TASK STATEMENT —
Give the records below again, word for word. No pictures belong in the copy.

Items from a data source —
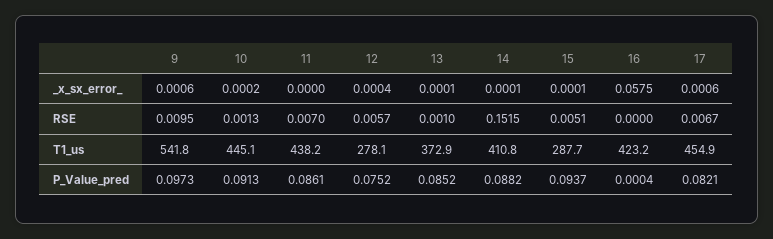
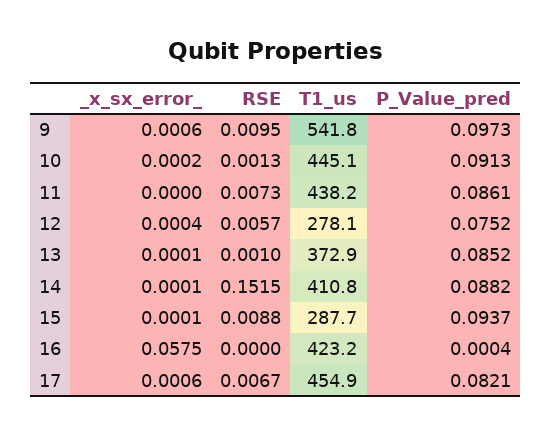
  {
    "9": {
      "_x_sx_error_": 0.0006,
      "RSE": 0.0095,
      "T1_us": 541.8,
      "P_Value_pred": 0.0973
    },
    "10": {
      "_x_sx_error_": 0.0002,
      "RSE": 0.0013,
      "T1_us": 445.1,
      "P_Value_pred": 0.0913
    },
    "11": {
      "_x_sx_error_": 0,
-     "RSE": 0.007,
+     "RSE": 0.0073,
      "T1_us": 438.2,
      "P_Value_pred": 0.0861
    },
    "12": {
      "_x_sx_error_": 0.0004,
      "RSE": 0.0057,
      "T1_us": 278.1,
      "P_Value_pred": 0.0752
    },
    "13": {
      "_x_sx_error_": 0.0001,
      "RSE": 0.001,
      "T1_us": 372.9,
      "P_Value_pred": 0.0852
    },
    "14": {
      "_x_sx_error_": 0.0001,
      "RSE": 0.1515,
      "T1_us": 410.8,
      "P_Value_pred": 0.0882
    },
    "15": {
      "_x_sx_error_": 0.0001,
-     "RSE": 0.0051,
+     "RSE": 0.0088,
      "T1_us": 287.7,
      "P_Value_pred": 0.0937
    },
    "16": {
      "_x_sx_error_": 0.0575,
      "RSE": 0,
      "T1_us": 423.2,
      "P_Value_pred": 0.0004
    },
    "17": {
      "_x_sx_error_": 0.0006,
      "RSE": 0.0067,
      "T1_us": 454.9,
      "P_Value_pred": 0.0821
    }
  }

ANSWER SPACE —
  {
    "9": {
      "_x_sx_error_": 0.0006,
      "RSE": 0.0095,
      "T1_us": 541.8,
      "P_Value_pred": 0.0973
    },
    "10": {
      "_x_sx_error_": 0.0002,
      "RSE": 0.0013,
      "T1_us": 445.1,
      "P_Value_pred": 0.0913
    },
    "11": {
      "_x_sx_error_": 0,
-     "RSE": 0.007,
+     "RSE": 0.0073,
      "T1_us": 438.2,
      "P_Value_pred": 0.0861
    },
    "12": {
      "_x_sx_error_": 0.0004,
      "RSE": 0.0057,
      "T1_us": 278.1,
      "P_Value_pred": 0.0752
    },
    "13": {
      "_x_sx_error_": 0.0001,
      "RSE": 0.001,
      "T1_us": 372.9,
      "P_Value_pred": 0.0852
    },
    "14": {
      "_x_sx_error_": 0.0001,
      "RSE": 0.1515,
      "T1_us": 410.8,
      "P_Value_pred": 0.0882
    },
    "15": {
      "_x_sx_error_": 0.0001,
-     "RSE": 0.0051,
+     "RSE": 0.0088,
      "T1_us": 287.7,
      "P_Value_pred": 0.0937
    },
    "16": {
      "_x_sx_error_": 0.0575,
      "RSE": 0,
      "T1_us": 423.2,
      "P_Value_pred": 0.0004
    },
    "17": {
      "_x_sx_error_": 0.0006,
      "RSE": 0.0067,
      "T1_us": 454.9,
      "P_Value_pred": 0.0821
    }
  }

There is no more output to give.